> _GOAL OF THE EXERCISE_
From the material below, extract every line from its very beginning through the line containing "v(-19.1, 0) *", both ends included, and copy each line without any change.

> _RECORDS FOR THIS TASK_
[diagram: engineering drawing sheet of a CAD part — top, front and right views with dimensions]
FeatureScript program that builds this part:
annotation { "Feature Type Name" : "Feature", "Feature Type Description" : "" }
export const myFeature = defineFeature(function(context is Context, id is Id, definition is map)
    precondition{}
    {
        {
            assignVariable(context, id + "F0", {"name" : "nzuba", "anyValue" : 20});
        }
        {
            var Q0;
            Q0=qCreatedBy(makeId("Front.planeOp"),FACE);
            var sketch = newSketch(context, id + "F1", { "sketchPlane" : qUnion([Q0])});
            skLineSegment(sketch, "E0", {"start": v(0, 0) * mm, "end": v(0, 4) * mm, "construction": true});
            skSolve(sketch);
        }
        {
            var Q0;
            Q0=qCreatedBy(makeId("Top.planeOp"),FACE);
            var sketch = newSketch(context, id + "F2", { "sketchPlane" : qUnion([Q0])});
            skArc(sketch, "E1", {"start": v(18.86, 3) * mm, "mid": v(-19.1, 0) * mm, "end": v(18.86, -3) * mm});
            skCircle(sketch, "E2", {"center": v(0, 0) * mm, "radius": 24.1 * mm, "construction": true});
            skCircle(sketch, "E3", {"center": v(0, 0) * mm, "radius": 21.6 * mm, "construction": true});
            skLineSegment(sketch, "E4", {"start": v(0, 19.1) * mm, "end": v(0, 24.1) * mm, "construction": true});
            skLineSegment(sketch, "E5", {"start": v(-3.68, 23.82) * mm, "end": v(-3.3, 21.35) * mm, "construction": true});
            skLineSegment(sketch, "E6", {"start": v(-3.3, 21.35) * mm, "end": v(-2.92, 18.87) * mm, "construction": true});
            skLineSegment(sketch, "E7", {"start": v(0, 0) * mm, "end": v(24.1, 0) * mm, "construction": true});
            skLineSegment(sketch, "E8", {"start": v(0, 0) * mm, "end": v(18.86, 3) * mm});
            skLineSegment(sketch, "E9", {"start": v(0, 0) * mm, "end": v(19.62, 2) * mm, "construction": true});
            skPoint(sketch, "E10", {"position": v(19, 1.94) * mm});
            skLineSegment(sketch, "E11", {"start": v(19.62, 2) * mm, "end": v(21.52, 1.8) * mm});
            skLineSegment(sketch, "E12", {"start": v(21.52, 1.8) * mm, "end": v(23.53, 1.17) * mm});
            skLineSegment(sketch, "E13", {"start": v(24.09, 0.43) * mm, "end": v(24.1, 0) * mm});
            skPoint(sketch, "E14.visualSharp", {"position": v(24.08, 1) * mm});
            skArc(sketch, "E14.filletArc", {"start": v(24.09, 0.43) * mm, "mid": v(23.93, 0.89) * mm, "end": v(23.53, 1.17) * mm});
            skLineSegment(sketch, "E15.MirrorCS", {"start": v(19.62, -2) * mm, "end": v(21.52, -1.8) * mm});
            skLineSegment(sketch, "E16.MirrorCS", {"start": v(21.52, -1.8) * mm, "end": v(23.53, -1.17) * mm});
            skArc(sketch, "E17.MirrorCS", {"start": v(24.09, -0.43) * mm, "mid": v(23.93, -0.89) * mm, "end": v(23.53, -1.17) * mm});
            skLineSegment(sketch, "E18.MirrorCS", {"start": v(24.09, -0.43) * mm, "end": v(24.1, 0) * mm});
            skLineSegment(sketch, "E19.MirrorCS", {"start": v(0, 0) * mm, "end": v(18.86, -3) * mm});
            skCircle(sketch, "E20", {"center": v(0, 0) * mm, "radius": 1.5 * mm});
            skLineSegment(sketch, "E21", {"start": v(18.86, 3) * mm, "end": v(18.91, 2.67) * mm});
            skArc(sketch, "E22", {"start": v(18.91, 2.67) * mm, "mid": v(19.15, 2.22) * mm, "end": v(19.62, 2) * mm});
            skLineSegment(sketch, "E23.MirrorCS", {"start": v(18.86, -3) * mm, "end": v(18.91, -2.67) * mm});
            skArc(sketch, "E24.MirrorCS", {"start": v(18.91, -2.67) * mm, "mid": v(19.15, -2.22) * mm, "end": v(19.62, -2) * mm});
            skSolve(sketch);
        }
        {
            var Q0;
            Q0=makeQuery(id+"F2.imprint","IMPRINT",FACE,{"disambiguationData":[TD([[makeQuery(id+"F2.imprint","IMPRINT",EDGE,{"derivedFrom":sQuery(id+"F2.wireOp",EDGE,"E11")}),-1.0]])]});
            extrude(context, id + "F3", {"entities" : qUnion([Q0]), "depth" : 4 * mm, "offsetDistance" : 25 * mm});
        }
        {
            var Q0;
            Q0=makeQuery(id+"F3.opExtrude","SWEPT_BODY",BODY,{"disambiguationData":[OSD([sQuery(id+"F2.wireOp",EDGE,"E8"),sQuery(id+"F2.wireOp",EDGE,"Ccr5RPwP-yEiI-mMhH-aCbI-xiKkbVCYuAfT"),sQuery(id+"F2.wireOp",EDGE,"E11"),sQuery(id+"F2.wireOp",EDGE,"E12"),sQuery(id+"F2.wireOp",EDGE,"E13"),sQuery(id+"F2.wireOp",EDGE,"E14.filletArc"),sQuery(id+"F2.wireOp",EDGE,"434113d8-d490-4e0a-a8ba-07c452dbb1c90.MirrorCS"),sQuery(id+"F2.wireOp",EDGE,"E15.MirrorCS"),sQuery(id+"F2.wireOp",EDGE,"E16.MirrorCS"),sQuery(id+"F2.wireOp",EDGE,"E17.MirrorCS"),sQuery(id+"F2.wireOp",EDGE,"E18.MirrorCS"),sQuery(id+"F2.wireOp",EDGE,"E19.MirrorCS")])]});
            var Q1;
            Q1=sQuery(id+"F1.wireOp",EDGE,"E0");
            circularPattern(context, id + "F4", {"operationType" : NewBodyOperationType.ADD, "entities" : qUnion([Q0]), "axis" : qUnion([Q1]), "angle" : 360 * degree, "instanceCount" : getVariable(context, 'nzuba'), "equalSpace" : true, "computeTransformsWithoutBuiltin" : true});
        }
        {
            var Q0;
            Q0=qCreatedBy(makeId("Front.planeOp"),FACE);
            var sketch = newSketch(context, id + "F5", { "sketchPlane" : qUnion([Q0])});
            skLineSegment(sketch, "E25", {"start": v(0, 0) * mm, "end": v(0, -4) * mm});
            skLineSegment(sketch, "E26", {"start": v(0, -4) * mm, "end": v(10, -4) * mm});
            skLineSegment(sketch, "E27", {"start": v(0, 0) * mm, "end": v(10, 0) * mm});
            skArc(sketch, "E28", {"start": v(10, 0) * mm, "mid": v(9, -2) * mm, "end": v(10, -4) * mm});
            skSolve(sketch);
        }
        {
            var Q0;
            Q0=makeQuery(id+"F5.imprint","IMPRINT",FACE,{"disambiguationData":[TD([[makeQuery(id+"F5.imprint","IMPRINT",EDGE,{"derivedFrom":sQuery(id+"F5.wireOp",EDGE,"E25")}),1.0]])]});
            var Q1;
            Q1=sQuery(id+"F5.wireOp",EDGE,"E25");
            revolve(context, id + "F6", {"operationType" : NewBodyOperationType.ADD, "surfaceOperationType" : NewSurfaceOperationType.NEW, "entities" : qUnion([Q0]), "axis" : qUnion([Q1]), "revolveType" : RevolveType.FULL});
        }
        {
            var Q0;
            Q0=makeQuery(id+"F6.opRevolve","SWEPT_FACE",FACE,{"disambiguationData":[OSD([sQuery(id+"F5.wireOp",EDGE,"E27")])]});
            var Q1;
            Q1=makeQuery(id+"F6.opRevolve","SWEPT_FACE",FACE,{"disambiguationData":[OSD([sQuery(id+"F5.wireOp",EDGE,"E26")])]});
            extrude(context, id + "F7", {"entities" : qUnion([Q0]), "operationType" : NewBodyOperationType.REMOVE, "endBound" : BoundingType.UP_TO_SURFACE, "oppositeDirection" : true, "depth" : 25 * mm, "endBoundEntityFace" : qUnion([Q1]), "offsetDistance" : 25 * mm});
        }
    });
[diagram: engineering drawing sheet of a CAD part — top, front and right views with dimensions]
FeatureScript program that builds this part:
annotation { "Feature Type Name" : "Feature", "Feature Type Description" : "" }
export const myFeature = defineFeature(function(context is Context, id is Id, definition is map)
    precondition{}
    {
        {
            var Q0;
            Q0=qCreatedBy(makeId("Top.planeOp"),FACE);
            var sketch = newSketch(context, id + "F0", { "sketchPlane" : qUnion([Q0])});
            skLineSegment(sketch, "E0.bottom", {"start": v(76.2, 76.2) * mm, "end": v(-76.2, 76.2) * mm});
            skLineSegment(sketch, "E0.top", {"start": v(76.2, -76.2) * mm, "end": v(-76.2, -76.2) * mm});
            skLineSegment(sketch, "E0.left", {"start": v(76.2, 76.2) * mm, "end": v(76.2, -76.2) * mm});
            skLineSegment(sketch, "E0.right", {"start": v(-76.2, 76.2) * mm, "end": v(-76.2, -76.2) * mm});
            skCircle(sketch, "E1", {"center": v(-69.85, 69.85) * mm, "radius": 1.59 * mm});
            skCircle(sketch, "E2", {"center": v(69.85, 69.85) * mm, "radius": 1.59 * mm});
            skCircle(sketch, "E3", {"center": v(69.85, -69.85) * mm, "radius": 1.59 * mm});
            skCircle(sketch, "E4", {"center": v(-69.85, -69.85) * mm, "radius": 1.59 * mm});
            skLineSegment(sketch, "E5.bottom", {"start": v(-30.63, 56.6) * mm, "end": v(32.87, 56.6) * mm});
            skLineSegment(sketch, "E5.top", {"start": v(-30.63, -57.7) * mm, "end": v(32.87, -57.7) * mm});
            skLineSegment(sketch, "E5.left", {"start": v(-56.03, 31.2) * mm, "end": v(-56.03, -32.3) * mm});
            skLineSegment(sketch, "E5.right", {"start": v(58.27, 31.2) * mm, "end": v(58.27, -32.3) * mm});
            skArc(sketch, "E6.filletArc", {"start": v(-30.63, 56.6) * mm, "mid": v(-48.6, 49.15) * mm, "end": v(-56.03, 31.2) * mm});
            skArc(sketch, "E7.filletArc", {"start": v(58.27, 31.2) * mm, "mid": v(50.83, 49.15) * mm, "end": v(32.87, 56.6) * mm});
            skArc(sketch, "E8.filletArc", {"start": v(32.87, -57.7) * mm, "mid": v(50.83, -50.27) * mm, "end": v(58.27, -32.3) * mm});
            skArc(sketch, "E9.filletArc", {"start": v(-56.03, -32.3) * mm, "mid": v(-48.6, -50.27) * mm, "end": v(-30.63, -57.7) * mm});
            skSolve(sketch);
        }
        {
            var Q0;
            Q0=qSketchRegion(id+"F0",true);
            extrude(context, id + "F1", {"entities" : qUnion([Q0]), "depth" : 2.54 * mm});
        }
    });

> _FINAL RESULT_
[diagram: engineering drawing sheet of a CAD part — top, front and right views with dimensions]
FeatureScript program that builds this part:
annotation { "Feature Type Name" : "Feature", "Feature Type Description" : "" }
export const myFeature = defineFeature(function(context is Context, id is Id, definition is map)
    precondition{}
    {
        {
            assignVariable(context, id + "F0", {"name" : "nzuba", "anyValue" : 20});
        }
        {
            var Q0;
            Q0=qCreatedBy(makeId("Front.planeOp"),FACE);
            var sketch = newSketch(context, id + "F1", { "sketchPlane" : qUnion([Q0])});
            skLineSegment(sketch, "E0", {"start": v(0, 0) * mm, "end": v(0, 4) * mm, "construction": true});
            skSolve(sketch);
        }
        {
            var Q0;
            Q0=qCreatedBy(makeId("Top.planeOp"),FACE);
            var sketch = newSketch(context, id + "F2", { "sketchPlane" : qUnion([Q0])});
            skArc(sketch, "E1", {"start": v(18.86, 3) * mm, "mid": v(-19.1, 0) * mm, "end": v(18.86, -3) * mm});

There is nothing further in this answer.